**Detalles del problema:**
Enumera, copiándolas completas, todas las líneas del material que contienen la palabra "watch".

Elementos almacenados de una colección
"""

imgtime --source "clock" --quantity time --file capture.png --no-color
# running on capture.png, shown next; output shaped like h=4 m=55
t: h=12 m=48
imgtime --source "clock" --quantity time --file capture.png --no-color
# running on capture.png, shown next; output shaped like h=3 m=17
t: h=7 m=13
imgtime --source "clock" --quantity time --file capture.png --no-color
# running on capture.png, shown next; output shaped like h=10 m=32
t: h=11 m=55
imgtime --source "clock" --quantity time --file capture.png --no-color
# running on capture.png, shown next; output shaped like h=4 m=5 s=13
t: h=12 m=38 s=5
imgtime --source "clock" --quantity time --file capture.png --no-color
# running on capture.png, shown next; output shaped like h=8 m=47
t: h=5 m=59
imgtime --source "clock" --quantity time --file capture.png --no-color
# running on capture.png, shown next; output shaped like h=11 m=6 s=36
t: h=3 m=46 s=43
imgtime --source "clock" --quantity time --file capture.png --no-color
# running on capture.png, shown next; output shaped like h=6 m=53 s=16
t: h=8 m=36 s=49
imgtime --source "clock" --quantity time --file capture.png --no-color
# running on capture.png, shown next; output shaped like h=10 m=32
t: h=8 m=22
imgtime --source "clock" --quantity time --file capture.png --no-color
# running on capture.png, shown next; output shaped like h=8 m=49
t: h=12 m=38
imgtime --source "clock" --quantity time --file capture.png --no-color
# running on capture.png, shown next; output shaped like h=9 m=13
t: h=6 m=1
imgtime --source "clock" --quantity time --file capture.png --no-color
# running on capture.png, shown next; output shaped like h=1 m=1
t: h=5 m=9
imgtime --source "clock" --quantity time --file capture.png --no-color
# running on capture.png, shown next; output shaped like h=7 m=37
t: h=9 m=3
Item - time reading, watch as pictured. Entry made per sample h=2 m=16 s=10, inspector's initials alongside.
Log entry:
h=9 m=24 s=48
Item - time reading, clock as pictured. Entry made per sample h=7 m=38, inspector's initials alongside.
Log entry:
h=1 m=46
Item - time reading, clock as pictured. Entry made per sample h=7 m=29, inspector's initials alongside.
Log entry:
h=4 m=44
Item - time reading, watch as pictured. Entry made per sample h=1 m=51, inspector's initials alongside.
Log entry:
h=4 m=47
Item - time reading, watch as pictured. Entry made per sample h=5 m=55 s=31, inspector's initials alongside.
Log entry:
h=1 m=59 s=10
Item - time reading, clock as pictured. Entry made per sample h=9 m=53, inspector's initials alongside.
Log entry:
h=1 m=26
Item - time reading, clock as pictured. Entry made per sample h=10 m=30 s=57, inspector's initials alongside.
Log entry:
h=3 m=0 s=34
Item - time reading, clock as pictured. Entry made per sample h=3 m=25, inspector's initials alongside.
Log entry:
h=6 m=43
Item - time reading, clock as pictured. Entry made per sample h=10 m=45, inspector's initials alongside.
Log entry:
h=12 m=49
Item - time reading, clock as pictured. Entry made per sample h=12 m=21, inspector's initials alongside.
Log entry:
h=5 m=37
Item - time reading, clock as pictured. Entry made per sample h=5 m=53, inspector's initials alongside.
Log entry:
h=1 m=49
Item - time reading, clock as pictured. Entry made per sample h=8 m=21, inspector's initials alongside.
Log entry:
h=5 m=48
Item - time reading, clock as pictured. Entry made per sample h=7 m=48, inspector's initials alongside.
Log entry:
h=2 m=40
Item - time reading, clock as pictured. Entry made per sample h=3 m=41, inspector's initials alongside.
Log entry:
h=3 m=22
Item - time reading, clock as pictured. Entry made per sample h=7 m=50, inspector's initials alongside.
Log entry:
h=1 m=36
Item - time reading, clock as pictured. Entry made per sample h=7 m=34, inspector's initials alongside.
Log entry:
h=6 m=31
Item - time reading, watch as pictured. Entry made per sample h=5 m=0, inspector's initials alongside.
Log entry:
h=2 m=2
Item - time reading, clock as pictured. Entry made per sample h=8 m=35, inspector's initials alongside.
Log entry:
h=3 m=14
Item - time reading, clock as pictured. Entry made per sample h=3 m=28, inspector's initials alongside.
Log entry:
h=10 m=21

"""

**Resultado del ejercicio:**
Item - time reading, watch as pictured. Entry made per sample h=2 m=16 s=10, inspector's initials alongside.
Item - time reading, watch as pictured. Entry made per sample h=1 m=51, inspector's initials alongside.
Item - time reading, watch as pictured. Entry made per sample h=5 m=55 s=31, inspector's initials alongside.
Item - time reading, watch as pictured. Entry made per sample h=5 m=0, inspector's initials alongside.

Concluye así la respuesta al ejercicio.